Lima tahun kemudian,
“Ki, pernah dengar cerita dongeng anak-anak?” tanya Lintang di tengah kesibukannya mengemudi. Aku menatap jalanan yang ramai dengan menerawang dan menggeleng heran.
“Banyak, mau yang mana?” tanyaku.
“Jadi, aku dengar, ada suatu harta karun di ujung pelangi,” terang Lintang yang aku balasi dengan gumaman.
“Ohhh,” jawabku singkat. Lintang tertawa, satu tangannya yang terbebas dari kemudi menggelitik sisi perutku.
“Apa sih, geli!” gerutuku sambil cekikian.
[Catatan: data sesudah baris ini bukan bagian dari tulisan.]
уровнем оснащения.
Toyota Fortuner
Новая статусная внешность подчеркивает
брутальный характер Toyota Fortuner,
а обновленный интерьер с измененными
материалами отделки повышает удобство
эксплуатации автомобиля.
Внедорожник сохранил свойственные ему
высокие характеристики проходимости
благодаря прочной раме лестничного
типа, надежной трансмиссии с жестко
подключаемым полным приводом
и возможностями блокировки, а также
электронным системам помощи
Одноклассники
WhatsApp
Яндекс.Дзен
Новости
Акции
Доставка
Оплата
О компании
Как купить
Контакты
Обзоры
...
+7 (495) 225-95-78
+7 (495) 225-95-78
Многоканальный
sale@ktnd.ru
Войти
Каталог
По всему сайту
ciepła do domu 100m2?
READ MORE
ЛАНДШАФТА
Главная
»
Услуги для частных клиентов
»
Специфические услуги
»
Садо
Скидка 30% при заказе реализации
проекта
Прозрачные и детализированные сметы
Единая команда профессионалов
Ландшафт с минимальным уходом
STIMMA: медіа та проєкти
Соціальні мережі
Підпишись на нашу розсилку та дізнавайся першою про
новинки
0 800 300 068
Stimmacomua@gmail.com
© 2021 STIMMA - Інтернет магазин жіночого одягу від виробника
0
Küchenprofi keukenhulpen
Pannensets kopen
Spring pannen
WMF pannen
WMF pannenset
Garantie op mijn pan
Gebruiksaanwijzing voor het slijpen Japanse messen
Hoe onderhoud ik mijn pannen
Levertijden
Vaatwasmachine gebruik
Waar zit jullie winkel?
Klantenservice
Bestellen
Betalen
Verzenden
“Lagi serius pula,” Lintang bersengut. Aku tertawa kecil dan mengangguk.
“Iya, memangnya kenapa kalau ada pelangi dan harta karun di dunia dongeng?” tanyaku, sebelum aku menyadari rumah makan yang kami tuju telah terlewat.
“Eh, Tang. Bukannya rumah makan yang kita tuju barusan kelewat?” tanyaku mulai panik, “putar baliknya, jauh banget!”
Bukannya panik, Lintang malah tersenyum meledek.
“Apa sih!” aku menggerutu kesal, seolah terkena Lintang super trap, setelah ratusan ribu kali.
“Hayo, apa? Barusan aku kasih clue,” aku mengerutkan dahi bingung.
“Rumah? Diujung pelangi?” ulangku. Saat aku melihat Lintang membawa mobil memasuki kawasan perumahan mewah, aku melotot. Mataku menatap Lintang tajam.